Journaliste : J’aurais pu ne pas venir à la radio, remettre à plus tard l'enregistrement de cette émission, continuer à lire un livre passionnant que je viens de commencer, regarder un épisode de ma série préférée ou tout simplement faire la grasse matinée... Mais, j’ai choisi de me présenter ce matin au travail et de réfléchir avec vous à la question de la procrastination, cette pratique de remettre toujours les tâches au lendemain. Comment expliquer la procrastination et comment surmonter ce problème quand il commence à nous compliquer la vie ?
Nous allons essayer de répondre à cette question avec Michel Pérez‑Fleury, un formateur en organisation.
Michel Pérez‑Fleury, la procrastination, c’est un mot compliqué qui pourtant définit un comportement que nous connaissons tous.
MPF : Oui, c’est ça, on est tous un peu procrastinateurs, dans la vie professionnelle, dans la vie personnelle... Ce n’est pas une maladie, il ne faut pas la dramatiser, mais il ne faut pas non plus la prendre à la légère, car souvent il y a de la souffrance derrière ce comportement.

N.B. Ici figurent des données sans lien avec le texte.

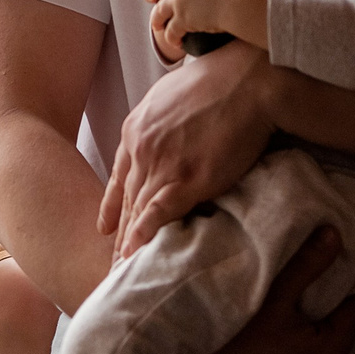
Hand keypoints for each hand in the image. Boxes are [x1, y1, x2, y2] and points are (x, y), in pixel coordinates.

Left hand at [98, 41, 275, 256]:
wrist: (247, 81)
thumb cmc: (220, 80)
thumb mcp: (172, 94)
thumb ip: (162, 119)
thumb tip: (168, 129)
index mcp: (136, 129)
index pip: (120, 177)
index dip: (114, 207)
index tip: (107, 229)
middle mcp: (141, 149)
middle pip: (127, 200)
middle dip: (118, 234)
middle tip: (112, 263)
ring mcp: (161, 164)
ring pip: (138, 211)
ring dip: (128, 245)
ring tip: (121, 273)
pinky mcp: (186, 179)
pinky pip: (158, 214)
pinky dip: (144, 235)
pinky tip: (133, 255)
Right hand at [162, 227, 354, 353]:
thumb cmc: (229, 339)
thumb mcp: (272, 297)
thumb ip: (307, 265)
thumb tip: (336, 236)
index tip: (353, 253)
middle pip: (341, 330)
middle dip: (335, 300)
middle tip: (330, 267)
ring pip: (324, 348)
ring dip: (318, 325)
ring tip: (308, 294)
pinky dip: (304, 346)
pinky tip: (289, 328)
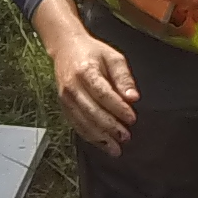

Journaliste : Pourquoi procrastinons‑nous, en fait ?
MPF : Les procrastinateurs sont souvent des perfectionnistes ou des personnes qui manquent de confiance en elles, qui ont peur d’échouer... Elles se disent : je ne le ferai que quand je serai vraiment prêt ou prête. Mais la vie nous apprend qu’on ne sera jamais parfaitement prêt. La confiance en soi, c’est de commencer la tâche même quand on n’est pas prêt à 100 %. C’est le fait de commencer qui nous rendra finalement prêt.
On procrastine aussi parce qu’on s’imagine que de petites choses vont se faire vite, on se dit : « ce n’est pas compliqué donc je vais le faire au dernier moment, ça ne me prendra que 5 minutes ». Et ça finit par prendre plus de temps que prévu...
Journaliste : On dit aussi que remettre les tâches au lendemain, c’est se révolter contre le productivisme, les obligations, la pression extérieure...
MPF : Oui, effectivement. Parfois, c’est une décision libre et joyeuse. Il y a une différence entre : je le remets à plus tard et puis ça me rend malheureux, et une situation où je le décide consciemment et je profite de cette décision, du temps libre qu’elle me donne. Dans ce cas‑là, on n’est plus dans quelque chose de pathologique, c’est une forme de résistance. La procrastination peut même nous être bénéfique quand on doit être créatif… Il faut se donner un temps de réflexion après lequel on peut faire quelque chose d'original.
Journaliste : Êtes‑vous d’accord avec les personnes qui disent que la procrastination, c’est la paresse ?
MPF : Non, procrastiner ne veut pas forcément dire que vous êtes quelqu’un de paresseux. Les procrastinateurs ne sont pas des gens qui ne font rien, mais ils font autre chose à la place de certaines tâches. Bien sûr, la procrastination peut prendre différentes formes comme la passivité ou l'indécision, mais très souvent, c’est aussi une planification exagérée qui va éloigner tout ce qui doit être réalisé. Pendant que je m’organise, je ne fais pas mes tâches, c’est un comportement assez typique.
Journaliste : Comment donc faire pour arrêter de procrastiner si ça devient problématique ?
MPF : C’est important d’identifier pourquoi une tâche nous fait peur et ce qui nous pousse à la remettre tout le temps au lendemain. Après, il est indispensable d'appliquer la technique de découper les tâches pour qu’elles semblent moins insurmontables, moins complexes.
Journaliste : Comment peut‑on faire ça ?
MPF : On peut par exemple faire des plans de 5 minutes : je décide ainsi de faire ce que je repousse à plus tard pendant 5 minutes. Après, je peux arrêter ou continuer. Le plus important, c’est d’apprendre à faire le premier pas, de se mettre au travail. Mais avant tout, il ne faut pas se coller une étiquette de procrastinateur.
Journaliste : Merci, Michel Pérez‑Fleury.